Now you can import and use the Cython function in your Python code:

import sum_squares

print(sum_squares.cy_sum_squares(1000000))

You’ll likely observe a substantial speed improvement with the Cython version, especially for larger values of n. The key here is specifying data types (cdef int i, cdef long long total) in the Cython code, which allows Cython to generate much more efficient C code.

Working with NumPy Arrays

Cython shines when working with NumPy arrays.

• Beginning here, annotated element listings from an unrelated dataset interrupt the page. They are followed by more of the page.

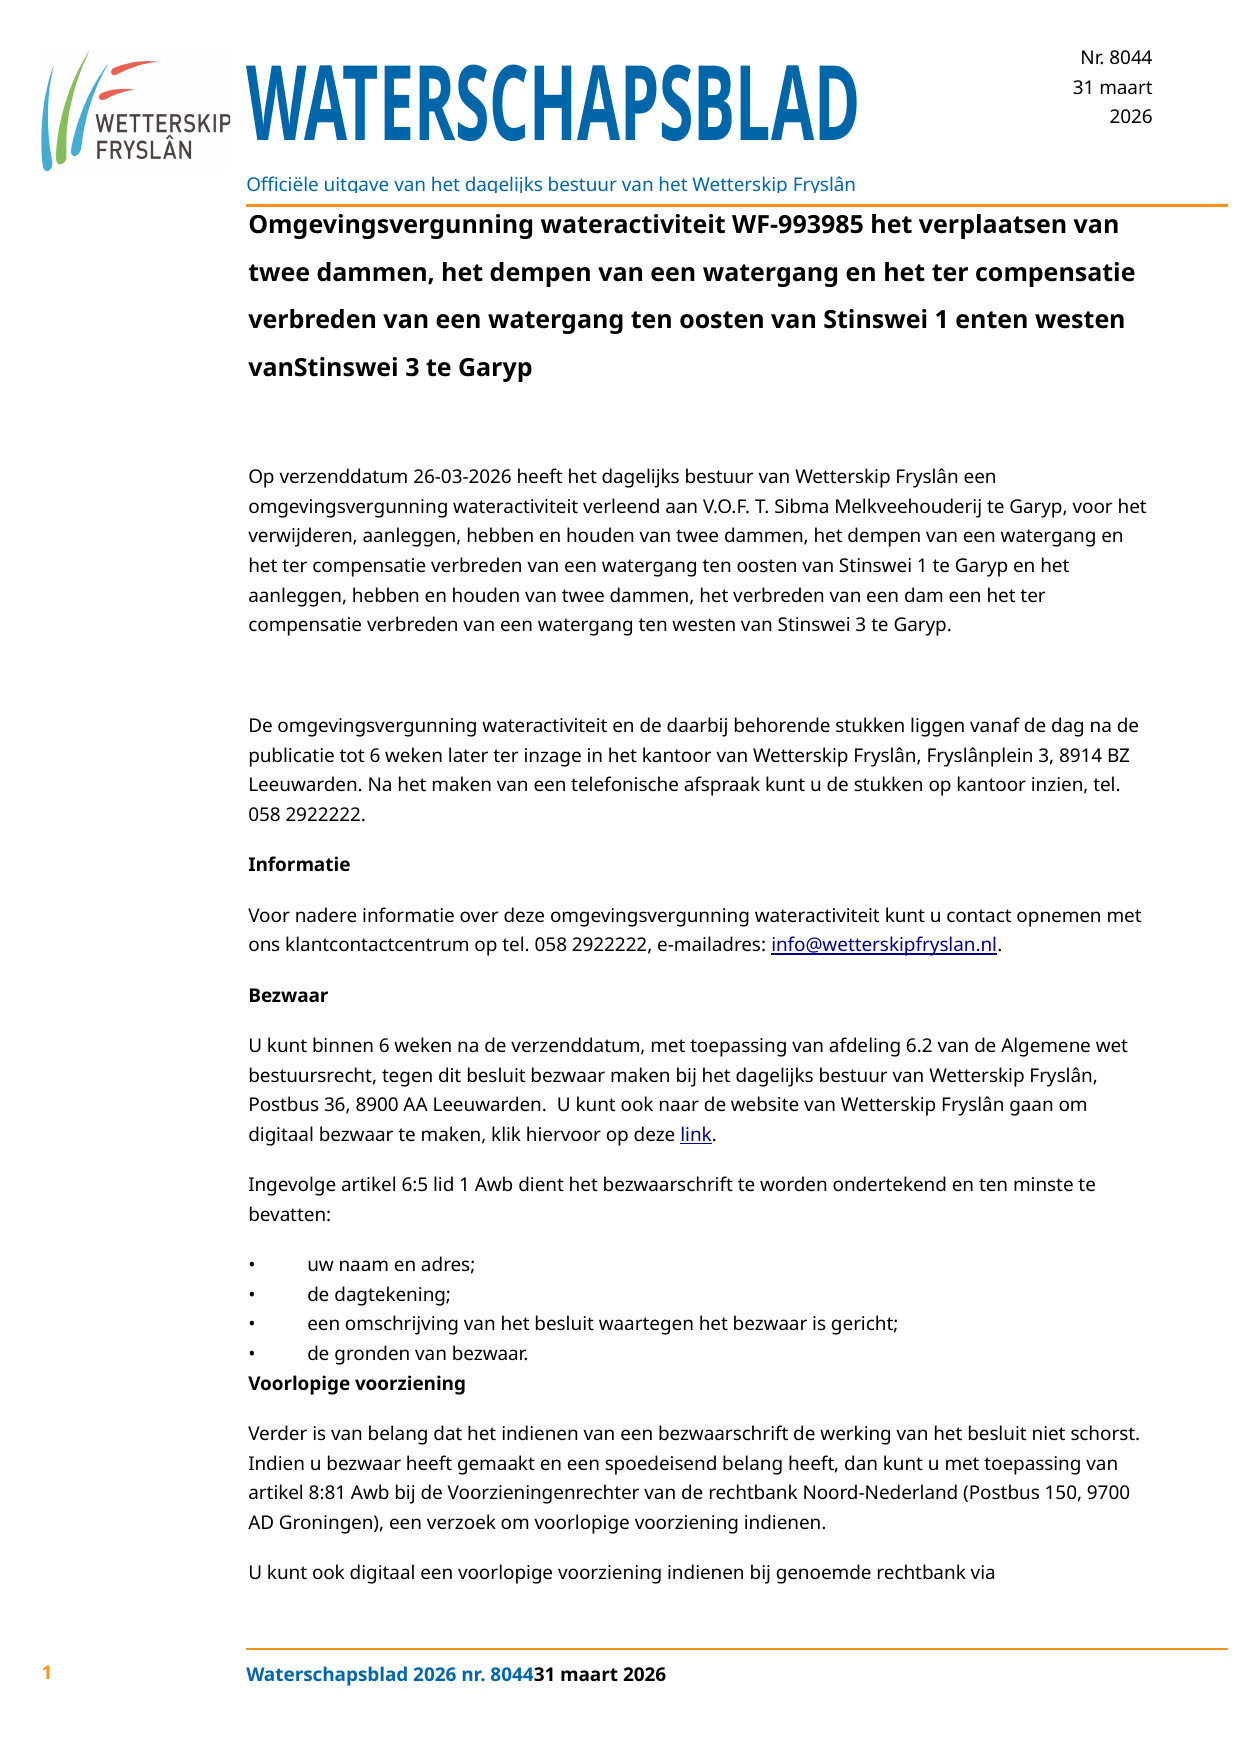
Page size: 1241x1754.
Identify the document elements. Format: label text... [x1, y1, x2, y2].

text Verder is van belang dat het indienen van een bezwaarschrift de werking van het besluit niet schorst. Indien u bezwaar heeft gemaakt en een spoedeisend belang heeft, dan kunt u met toepassing van artikel 8:81 Awb bij de Voorzieningenrechter van de rechtbank Noord-Nederland (Postbus 150, 9700 AD Groningen), een verzoek om voorlopige voorziening indienen. [248, 1420, 1152, 1535]
list de gronden van bezwaar. [248, 1340, 1152, 1366]
list de dagtekening; [248, 1281, 1152, 1307]
list een omschrijving van het besluit waartegen het bezwaar is gericht; [248, 1311, 1152, 1336]
text U kunt ook digitaal een voorlopige voorziening indienen bij genoemde rechtbank via [248, 1559, 1152, 1585]
text Informatie [248, 851, 1152, 877]
text Voorlopige voorziening [248, 1370, 1152, 1396]
text Omgevingsvergunning wateractiviteit WF-993985 het verplaatsen van twee dammen, het dempen van een watergang en het ter compensatie verbreden van een watergang ten oosten van Stinswei 1 enten westen vanStinswei 3 te Garyp [248, 207, 1152, 384]
text U kunt binnen 6 weken na de verzenddatum, met toepassing van afdeling 6.2 van de Algemene wet bestuursrecht, tegen dit besluit bezwaar maken bij het dagelijks bestuur van Wetterskip Fryslân, Postbus 36, 8900 AA Leeuwarden. U kunt ook naar de website van Wetterskip Fryslân gaan om digitaal bezwaar te maken, klik hiervoor op deze link. [248, 1032, 1152, 1147]
text Ingevolge artikel 6:5 lid 1 Awb dient het bezwaarschrift te worden ondertekend en ten minste te bevatten: [248, 1171, 1152, 1227]
picture [41, 47, 231, 172]
text Op verzenddatum 26-03-2026 heeft het dagelijks bestuur van Wetterskip Fryslân een omgevingsvergunning wateractiviteit verleend aan V.O.F. T. Sibma Melkveehouderij te Garyp, voor het verwijderen, aanleggen, hebben en houden van twee dammen, het dempen van een watergang en het ter compensatie verbreden van een watergang ten oosten van Stinswei 1 te Garyp en het aanleggen, hebben en houden van twee dammen, het verbreden van een dam een het ter compensatie verbreden van een watergang ten westen van Stinswei 3 te Garyp. [248, 463, 1152, 637]
text De omgevingsvergunning wateractiviteit en de daarbij behorende stukken liggen vanaf de dag na de publicatie tot 6 weken later ter inzage in het kantoor van Wetterskip Fryslân, Fryslânplein 3, 8914 BZ Leeuwarden. Na het maken van een telefonische afspraak kunt u de stukken op kantoor inzien, tel. 058 2922222. [248, 712, 1152, 827]
text Bezwaar [248, 982, 1152, 1008]
text Voor nadere informatie over deze omgevingsvergunning wateractiviteit kunt u contact opnemen met ons klantcontactcentrum op tel. 058 2922222, e-mailadres: info@wetterskipfryslan.nl. [248, 902, 1152, 957]
list uw naam en adres; [248, 1251, 1152, 1277]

Direct access to array elements without the overhead of Python’s indexing mechanisms yields dramatic speed boosts.

Python (using NumPy):

import numpy as np

def py_numpy_sum(arr):
    total = 0
    for i in range(len(arr)):
        total += arr[i]
    return total

arr = np.arange(1000000)
print(py_numpy_sum(arr))

Cython (using NumPy):

import numpy as np
cimport numpy as np

def cy_numpy_sum(np.ndarray[np.int64_t] arr): # Specify NumPy array type
    cdef long long total = 0
    cdef int i
    cdef int n = arr.shape[0]
    for i in range(n):
        total += arr[i]
    return total

arr = np.arange(1000000, dtype=np.int64)
print(cy_numpy_sum(arr))

Again, compile this using the same setup.py method as before. The Cython version will significantly outperform the pure Python version when dealing with large NumPy arrays. The type declaration np.ndarray[np.int64_t] arr is crucial for optimization.

Beyond the Basics

This post covers the fundamentals. Cython’s capabilities extend far beyond these simple examples, including memory management techniques, working with C++ code, and more advanced optimization strategies. Exploring its documentation will unlock its full potential for accelerating your Python projects.